Bank stocks surge, but...
A rescue package could unlock credit markets, providing much-needed relief for the industry. But even if a new bailout passes, more banks are likely to fail.
NEW YORK (CNNMoney.com) -- Hard-hit bank stocks rallied Tuesday, partly on hopes that the government would indeed pull off a rescue plan for the embattled industry.
But whether that happens or not, banks will hardly be insulated from further fallout, experts said.
Banks are coping with a laundry list of problems: an unwillingness to lend to one another, rising loan delinquencies, a weakening economy and further fallout in the U.S. housing market.
Investors were hoping that the proposed $700 billion bailout package would restore some calm following a tumultuous period that has included the collapse of Washington Mutual (WM, Fortune 500) and its subsequent takeover by JPMorgan Chase (JPM, Fortune 500) and Lehman Brothers' decision to file for bankruptcy.
The bailout package, however, was rejected in the House Monday, sparking a massive selloff in the sector and the biggest ever one-day point decline in the Dow.
The bill would have allowed the federal government to buy troubled mortgage-related investments from financial firms.
Proponents said it would enable banks to lend more freely and help end the credit crisis.

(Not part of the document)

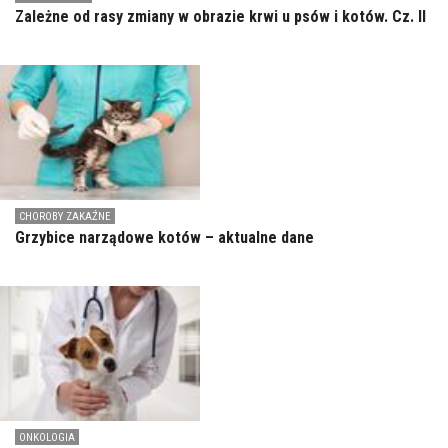
Zależne od rasy zmiany w obrazie krwi u psów i kotów. Cz. II
CHOROBY ZAKAŹNE
Grzybice narządowe kotów – aktualne dane
ONKOLOGIA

Opponents argued that the bailout is an unbearable burden to taxpayers and an undeserved rescue for Wall Street.
But even if a bailout eventually passes, analysts say further losses and additional bank failures are inevitable.
So far this year, 13 institutions have failed, including WaMu, which ranks as the biggest ever in U.S. history.
However, if Congress fails to approve any sort of a rescue package in the coming days, the failures may happen much sooner, notes Seamus McMahon, a financial services partner at consultancy Booz & Company.
"Without a bailout, we will go straight from third to fifth gear," said McMahon, who previously served with foreign banking giants HSBC and Toronto Dominion Bank, helping to run their respective U.S. operations.
McMahon added that could mean more weaker banks will be pushed into the arms of stronger institutions, as was the case with Citigroup's (C, Fortune 500) acquisition of Wachovia's (WB, Fortune 500) banking assets on Monday.
There may also be more continued speculation on Wall Street about which bank is next to go under, said Anthony Davis, a senior equity analyst at Stifel Nicolaus who covers regional banks.
"People really are concerned about which body is going to be the next one we drag off the battlefield," said Davis.
For the time being, the promise of a rescue package appeared to soothe investors.
Bank stocks across the board rallied and outpaced the gains in the broader market on Tuesday. The S&P Banking Index finished nearly 14% higher, outpacing the Dow Jones industrial average's gain of 4.7%.
Shares of mid-sized regional banks, which were among the biggest losers on Monday, led the bank surge Tuesday.
Shares of Sovereign Bancorp (SOV, Fortune 500) soared to close up nearly 70% higher after the company replaced its CEO. Fifth Third Bancorp (FITB, Fortune 500) and KeyCorp (KEY, Fortune 500) jumped about 31% and 22% respectively.
"National City [on Monday] was trading like it was the next WaMu or Wachovia," said Sean Ryan, analyst for Sterne, Agee & Leach. "[But] I think there was a dawning recognition, looking at both their capital position and their liquidity position, that they appear to be on very safe ground."
Terry McEvoy, banking analyst for Oppenheimer, said investors have become less panicky and more savvy about distinguishing "the survivors versus those that will be consolidated, contributing to some of that snap-back for some of those banks."
Shares of top banks JPMorgan Chase, Wells Fargo (WFC, Fortune 500) and Bank of America (BAC, Fortune 500) all posted double-digit percentage gains. Shares of the former stand alone investment bank Goldman Sachs were up about 6%.
And Wachovia shares nearly doubled -- one day after its stock plunged to near worthless levels following the news of the asset sale to Citigroup.